For many Oklahoma residents, fry bread tacos are a well-known dish and an absolute must try for anyone who has yet to experience the unique savory flavor. For a truly authentic experience, visit Native-owned Redbone Indian Tacos in Medicine Park, Oklahoma. Kelly Price owns this top-notch food truck and uses her Kiowa grandmother’s recipes. Her food truck was the first one in Medicine Park, situated in the Wichita Mountains in Comanche County.

Price’s grandmother raised her for a good portion of her childhood and taught her how to make fry bread.
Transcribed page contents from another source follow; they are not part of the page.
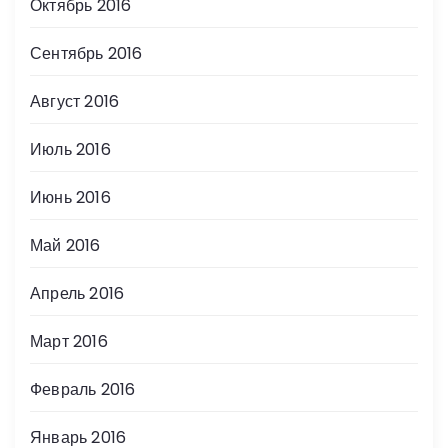
Октябрь 2016
Сентябрь 2016
Август 2016
Июль 2016
Июнь 2016
Май 2016
Апрель 2016
Март 2016
Февраль 2016
Январь 2016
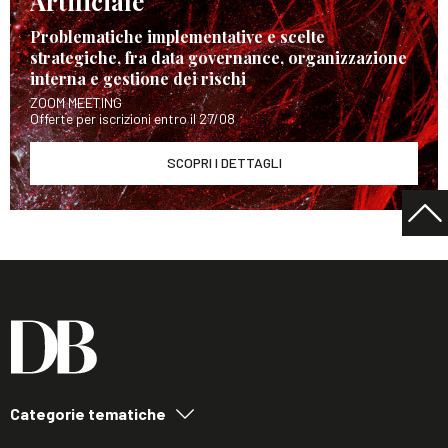
Artificiale
Problematiche implementative e scelte
strategiche, fra data governance, organizzazione
interna e gestione dei rischi
ZOOM MEETING
Offerte per iscrizioni entro il 27/08
SCOPRI I DETTAGLI
Categorie tematiche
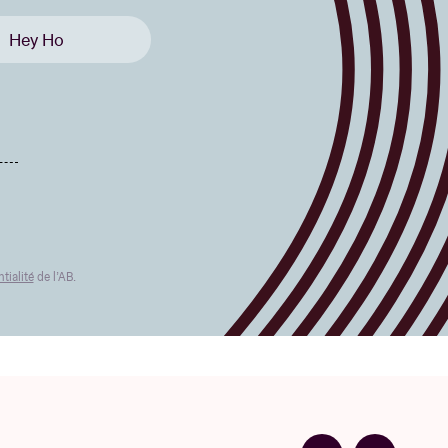
Hey Ho
tialité
de l’AB.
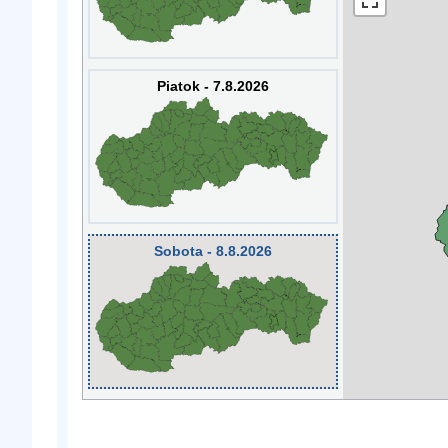
Piatok - 7.8.2026
Sobota - 8.8.2026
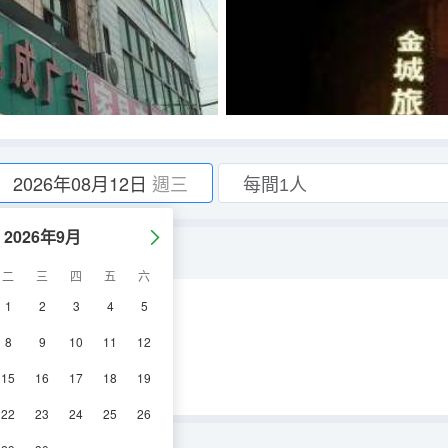
2026年08月12日
週三
2026年9月
二
三
四
五
六
1
2
3
4
5
視機
8
9
10
11
12
15
16
17
18
19
22
23
24
25
26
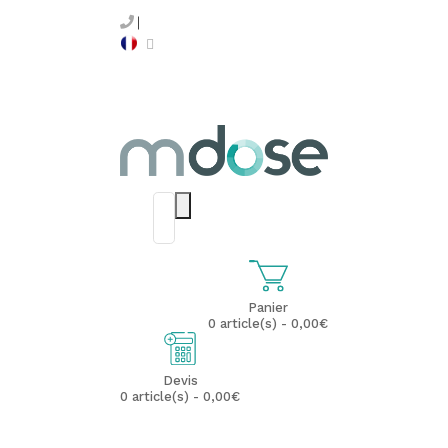
Panier
0 article(s) - 0,00€
Devis
0 article(s) - 0,00€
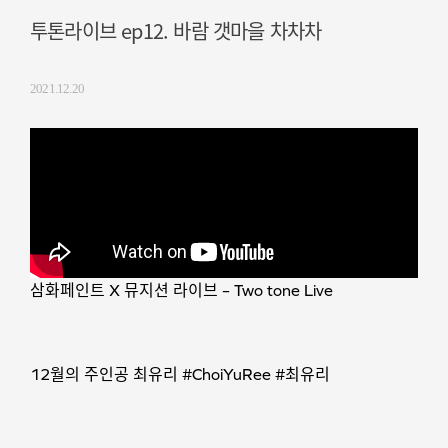
투톤라이브 ep12. 바람 갯마을 차차차
2021.12.20
삼화페인트 X 뮤지션 라이브 – Two tone Live
12월의 주인공 최유리 #ChoiYuRee #최유리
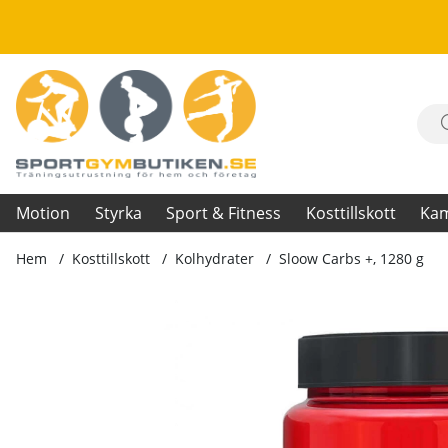
Motion
Styrka
Sport & Fitness
Kosttillskott
Ka
Hem
Kosttillskott
Kolhydrater
Sloow Carbs +, 1280 g
Produktbilder Sloow Carbs +, 1280 g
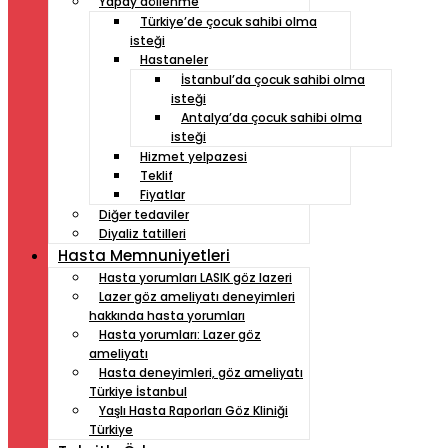
Yapay döllenme
Türkiye’de çocuk sahibi olma
isteği
Hastaneler
İstanbul’da çocuk sahibi olma
isteği
Antalya’da çocuk sahibi olma
isteği
Hizmet yelpazesi
Teklif
Fiyatlar
Diğer tedaviler
Diyaliz tatilleri
Hasta Memnuniyetleri
Hasta yorumları LASIK göz lazeri
Lazer göz ameliyatı deneyimleri
hakkında hasta yorumları
Hasta yorumları: Lazer göz
ameliyatı
Hasta deneyimleri, göz ameliyatı
Türkiye İstanbul
Yaşlı Hasta Raporları Göz Kliniği
Türkiye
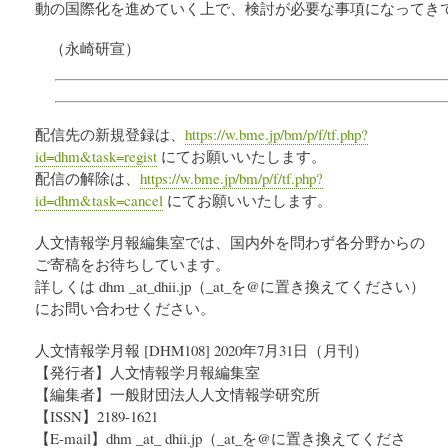
動の国際化を進めていく上で、検討が必要な事項になってき
（永崎研宣）
配信先の新規登録は、
https://w.bme.jp/bm/p/f/tf.php?
id=dhm&task=regist
にてお願いいたします。
配信の解除は、
https://w.bme.jp/bm/p/f/tf.php?
id=dhm&task=cancel
にてお願いいたします。
人文情報学月報編集室では、国内外を問わず各分野からの
ご寄稿をお待ちしています。
詳しくは dhm _at_dhii.jp（_at_を@に置き換えてください）
にお問い合わせください。
人文情報学月報 [DHM108] 2020年7月31日（月刊）
【発行者】人文情報学月報編集室
【編集者】一般財団法人人文情報学研究所
【ISSN】2189-1621
【E-mail】dhm _at_ dhii.jp（_at_を@に置き換えてくださ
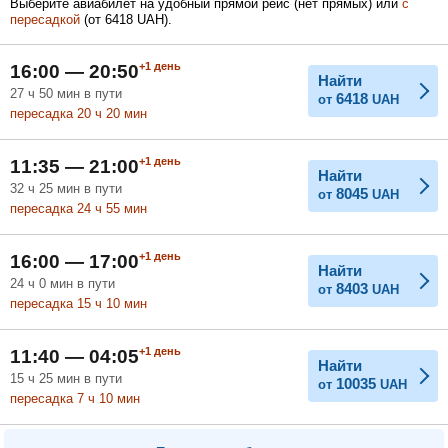
Выберите авиабилет на удобный прямой рейс (нет прямых) или
с
пересадкой
(
от
6418
UAH
).
Февраль
Март
Апрель
+1
день
16:00 — 20:50
Найти
27
ч
50
мин
в пути
6418
от
UAH
пересадка 20
ч
20
мин
Май
Июнь
Июль
+1
день
11:35 — 21:00
Найти
32
ч
25
мин
в пути
8045
от
UAH
пересадка 24
ч
55
мин
+1
день
16:00 — 17:00
Найти
24
ч
0
мин
в пути
8403
от
UAH
пересадка 15
ч
10
мин
+1
день
11:40 — 04:05
Найти
15
ч
25
мин
в пути
10035
от
UAH
пересадка 7
ч
10
мин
She grew up cooking with her grandmother and learning all about the technique and love it takes to make the best fry bread around.

Price’s compassion for others is what started her business venture. She had heard of a local family in Medicine Park that needed help. Price did not hesitate to put together a fundraiser to get the family much-needed financial assistance. She got some residents together, and doing what she loves, she made fry bread and sold Indian tacos. It went over so well, it was recommended to her that she continue to sell them around town. Redbone Indian Tacos was about to begin its long-lasting journey.

Her story is inspirational and a testament to the American Dream. Price said without the help of Citizen Potawatomi Community Development Corporation (CPCDC), she never would have had the opportunity to make her food truck a reality. Being a small business owner takes time, commitment, and let’s be honest, an investment. Without the funds to get started or someone willing to take a chance on the enterprise, many business owners feel unable to pursue their passions. Price credits the American Indian Chamber of Commerce of Oklahoma for getting her in contact with the CPCDC. She knew what she wanted, and she believed in herself and her abilities. She just needed some help getting started and someone else to believe in her too.

With the help of CPCDC Commercial Loan Officer Felecia Freeman, Price told her story. She said that Freeman took the time to explain every step of what she needed to do to get up and running. After talking with Freeman, Price knew the work would be challenging, but she was determined. She took every step and piece of advice that was given to her, and she got to work. Price is now in her third year and growing. She is currently working on getting a brick-and-mortar location to expand her operation.

Her goal is to keep her food truck and move from place to place like always. Redbone Indian Tacos has driven to Edmond and even as far as the Texas-Oklahoma border. Price has fed many happy diners that travel to her food truck as both eager first timers and returning customers anxious to eat her delicious food again.